(PROVIDED INFORMATION)
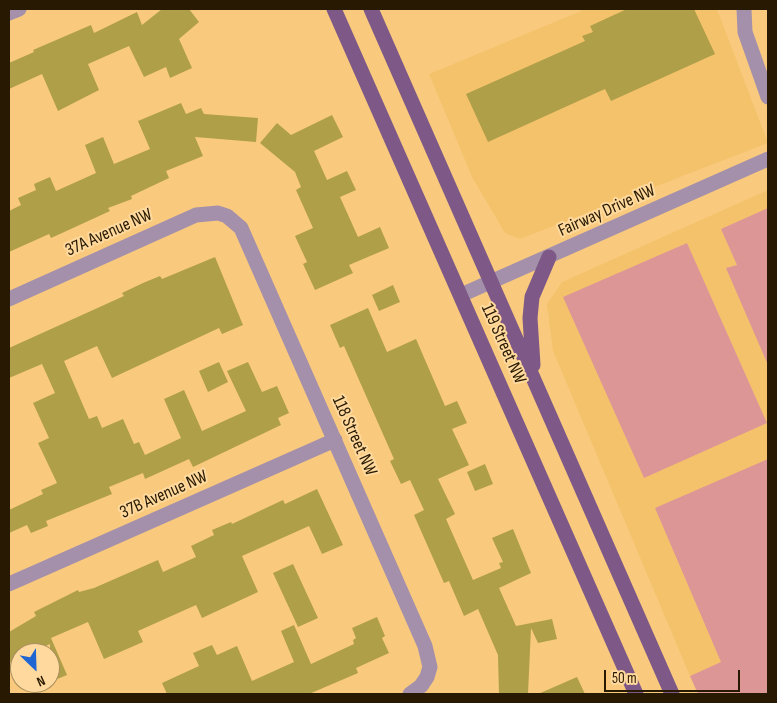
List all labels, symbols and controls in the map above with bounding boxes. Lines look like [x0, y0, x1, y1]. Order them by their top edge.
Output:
street label: Fairway Drive NW [555, 180, 659, 242]
street label: 37A Avenue NW [62, 204, 156, 262]
street label: 119 Street NW [476, 301, 530, 387]
street label: 118 Street NW [327, 393, 381, 479]
street label: 37B Avenue NW [117, 466, 211, 524]
north arrow [10, 643, 60, 693]
scale bar [607, 660, 743, 692]
text: 50 m [612, 669, 637, 688]
text: N [34, 672, 48, 691]

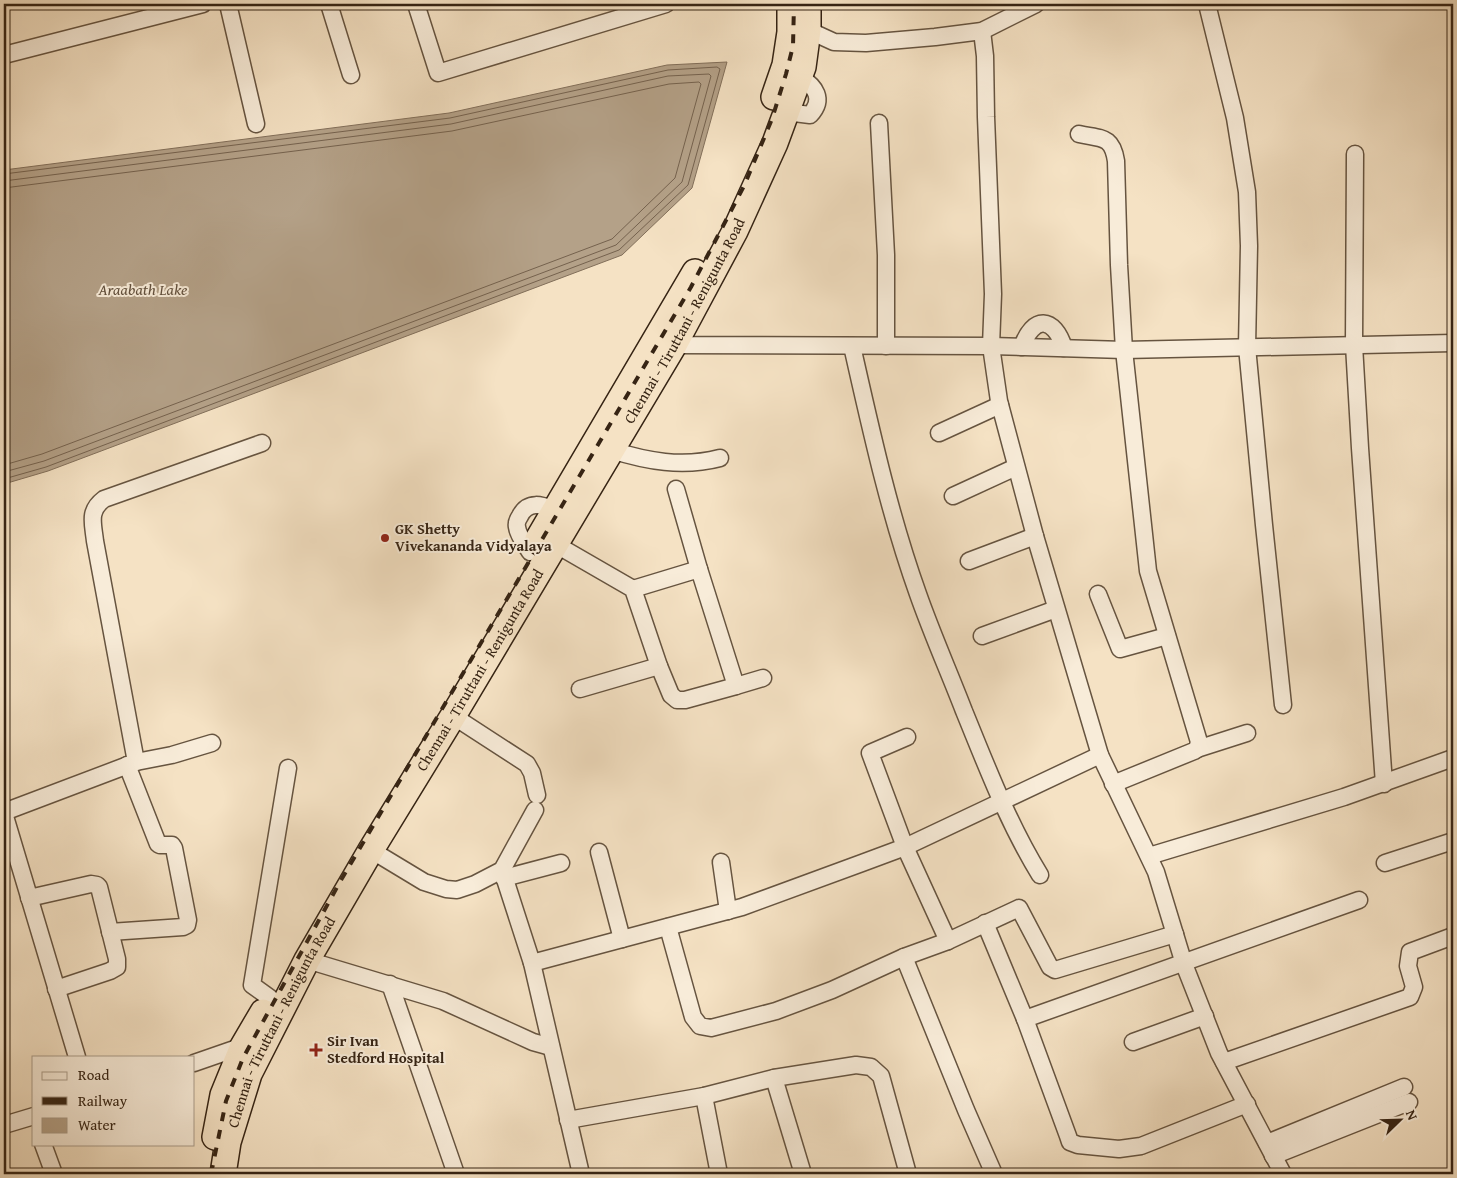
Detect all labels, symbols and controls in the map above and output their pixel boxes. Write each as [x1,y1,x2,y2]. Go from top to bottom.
street label: Chennai - Tiruttani - Renigunta Road [619,214,750,427]
water label: Araabath Lake [97,277,188,301]
place label: GK Shetty Vivekananda Vidyalaya [395,518,552,556]
marker: GK Shetty Vivekananda Vidyalaya [379,532,391,544]
street label: Chennai - Tiruttani - Renigunta Road [411,565,548,775]
street label: Chennai - Tiruttani - Renigunta Road [222,912,340,1130]
place label: Sir Ivan Stedford Hospital [327,1030,445,1068]
marker: Sir Ivan Stedford Hospital [309,1043,323,1057]
legend [32,1056,195,1146]
text: Road [78,1064,109,1085]
text: Railway [78,1090,128,1111]
north arrow [1374,1096,1424,1146]
text: N [1401,1107,1423,1124]
text: Water [78,1114,116,1135]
(End PROVIDED INFORMATION)
- DIRECTIONS FOR THIS TASK: The expected output is every entry, retyped exactly, with all pictures removed.

- WRITTEN SOLUTION:
List all labels, symbols and controls in the map above with bounding boxes. Lines look like [x0, y0, x1, y1]. Order them by their top edge.
Output:
street label: Fairway Drive NW [555, 180, 659, 242]
street label: 37A Avenue NW [62, 204, 156, 262]
street label: 119 Street NW [476, 301, 530, 387]
street label: 118 Street NW [327, 393, 381, 479]
street label: 37B Avenue NW [117, 466, 211, 524]
north arrow [10, 643, 60, 693]
scale bar [607, 660, 743, 692]
text: 50 m [612, 669, 637, 688]
text: N [34, 672, 48, 691]

Detect all labels, symbols and controls in the map above and output their pixel boxes. Write each as [x1,y1,x2,y2]. Go from top to bottom.
street label: Chennai - Tiruttani - Renigunta Road [619,214,750,427]
water label: Araabath Lake [97,277,188,301]
place label: GK Shetty Vivekananda Vidyalaya [395,518,552,556]
marker: GK Shetty Vivekananda Vidyalaya [379,532,391,544]
street label: Chennai - Tiruttani - Renigunta Road [411,565,548,775]
street label: Chennai - Tiruttani - Renigunta Road [222,912,340,1130]
place label: Sir Ivan Stedford Hospital [327,1030,445,1068]
marker: Sir Ivan Stedford Hospital [309,1043,323,1057]
legend [32,1056,195,1146]
text: Road [78,1064,109,1085]
text: Railway [78,1090,128,1111]
north arrow [1374,1096,1424,1146]
text: N [1401,1107,1423,1124]
text: Water [78,1114,116,1135]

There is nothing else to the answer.